Python create new lists within a list based on the index within a list

Question

If I have the list

a = ['1 2 3 4 5', '1 2 3 4 etc', '1 etc etc', '2 5 6 8', '2 7 3 9', '2 etc etc']

I want to be able to sort this based on what each element starts on. So the output I want is:

a = [['1 2 3 4 5', '1 2 3 4 etc', '1 etc etc'], ['2 5 6 8', '2 7 3 9', '2 etc etc']]

But the thing is, for my real code, I won't know have many strings starts with a '1' or with a '2', so therefore I can't divide the list based on a fixed value, is there a way of comparing each element and combine them if they're the same?

Answer 1

You can use itertools.groupby() combined with a list comprehension:

>>> import itertools
>>> a = ['1 2 3 4 5', '1 2 3 4 etc', '1 etc etc', '2 5 6 8', '2 7 3 9', '2 etc etc']
>>> [list(x[1]) for x in itertools.groupby(a, lambda i: i.split(" ")[0])]
[['1 2 3 4 5', '1 2 3 4 etc', '1 etc etc'], ['2 5 6 8', '2 7 3 9', '2 etc etc']]

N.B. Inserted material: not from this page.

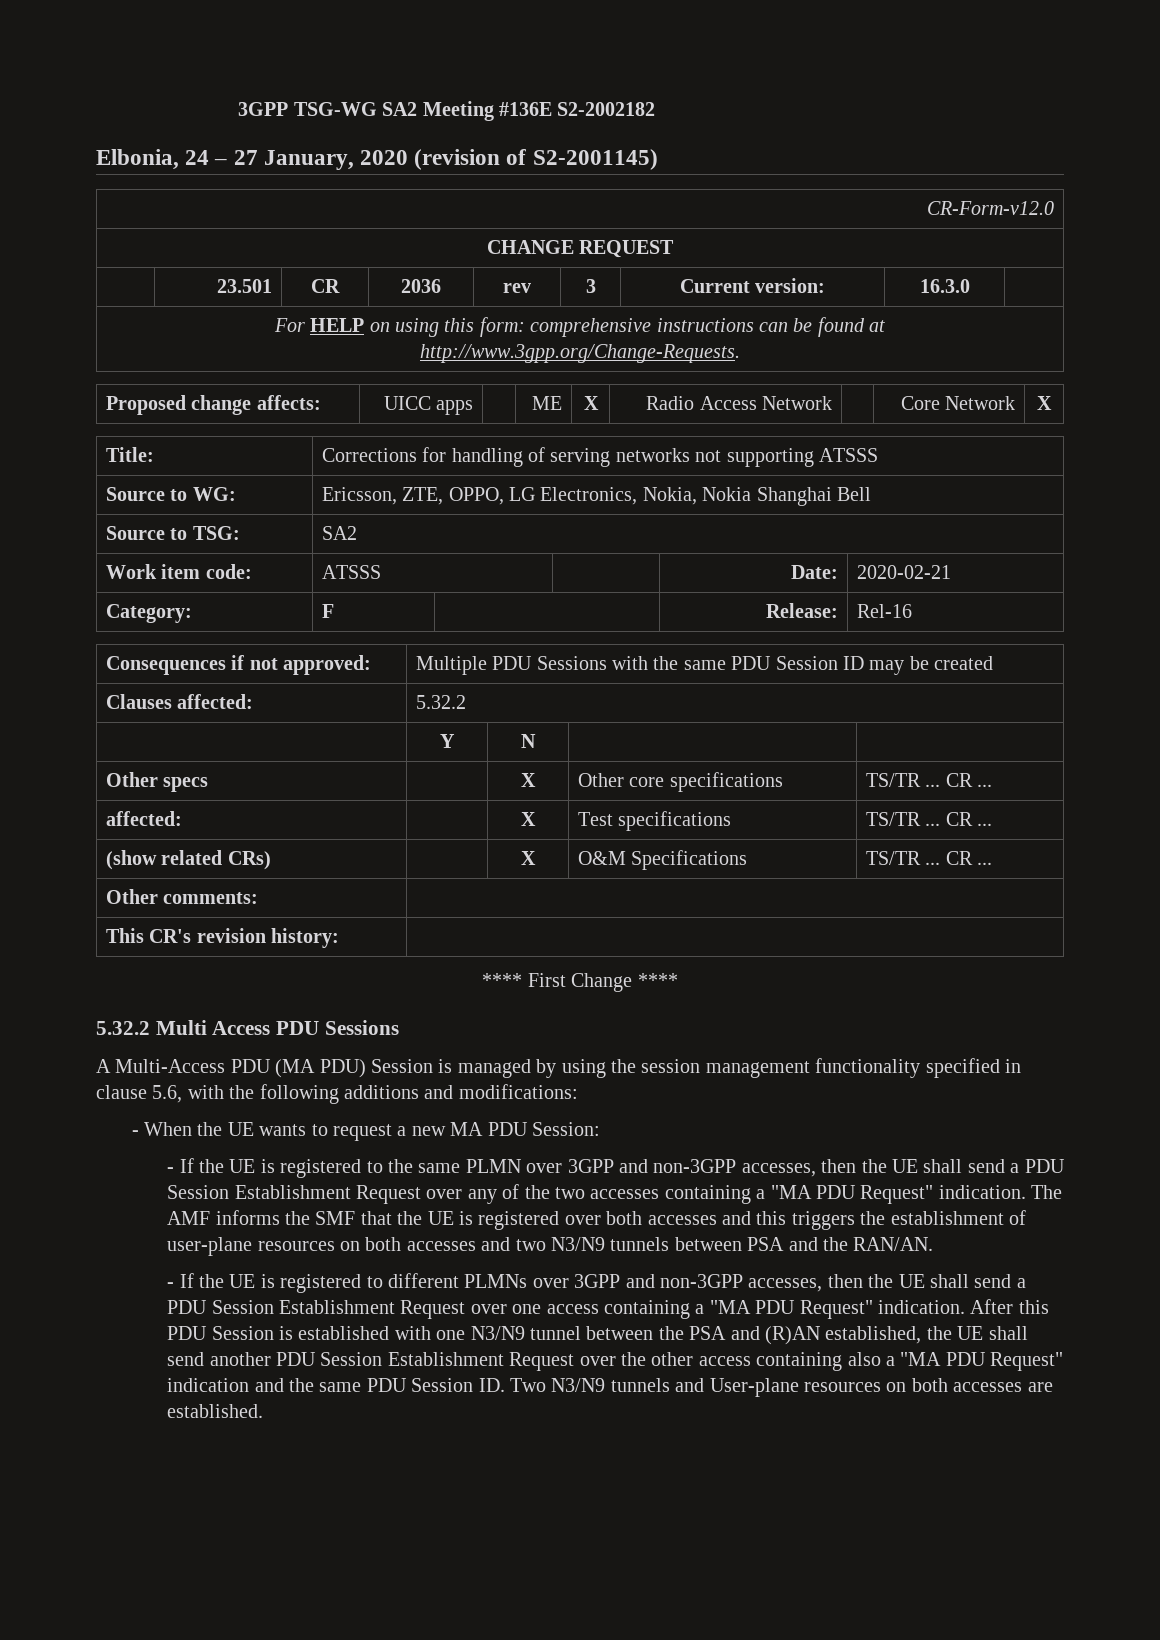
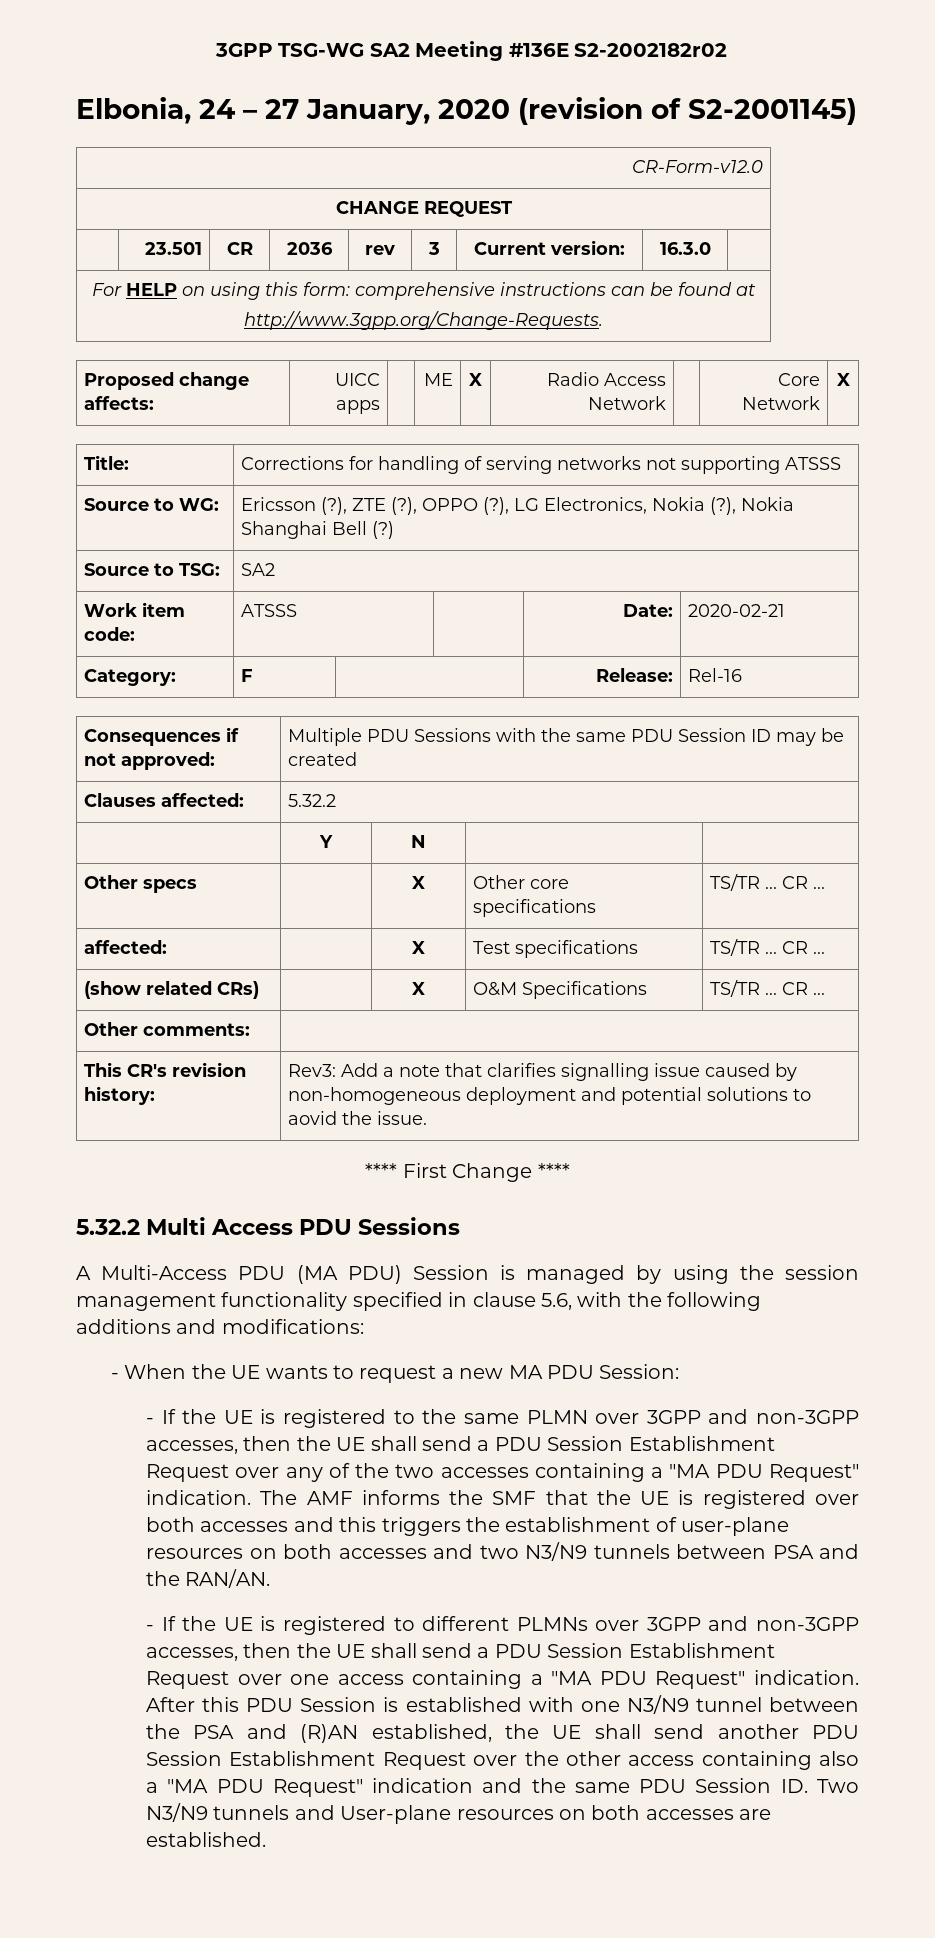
[557,102,656,116] S2-2002182 -> [574,43,728,57] S2-2002182r02
[321,487,697,505] Ericsson, ZTE, OPPO, LG Electronics, Nokia, -> [241,497,737,515] Ericsson (?), ZTE (?), OPPO (?), LG Electronics, Nokia (?),
(872, 494) none -> [372,521,395,539] (?)
(340, 938) none -> [288,1063,798,1081] [288,1087,812,1105] [288,1111,428,1125] Rev3: Add a note that clarifies signalling issue caused by non-homogeneous deployment and potential solutions to aovid the issue.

Note that .groupby() requires the iterable (ie a ) to be sorted, so you may have to sort it first if your real data looks different.

Answer 2

This works without using any package and independently of the type of object the 0th element may be:

a = ['1 2 3 4 5', '1 2 3 4 etc', '1 etc etc', '2 5 6 8', '2 7 3 9', '2 etc etc']

already_sorted = []
new_a = []

for i in range(0, len(a)):
    if i in already_sorted:
        continue
    else:
        tmp = []
        for j in range(0, len(a)):

            if a[i][0] == a[j][0] and j not in already_sorted:
                tmp.append(a[j])
                already_sorted.append(j)

        new_a.append(tmp)

print(new_a)

Output:

[['1 2 3 4 5', '1 2 3 4 etc', '1 etc etc'], ['2 5 6 8', '2 7 3 9', '2 etc etc']]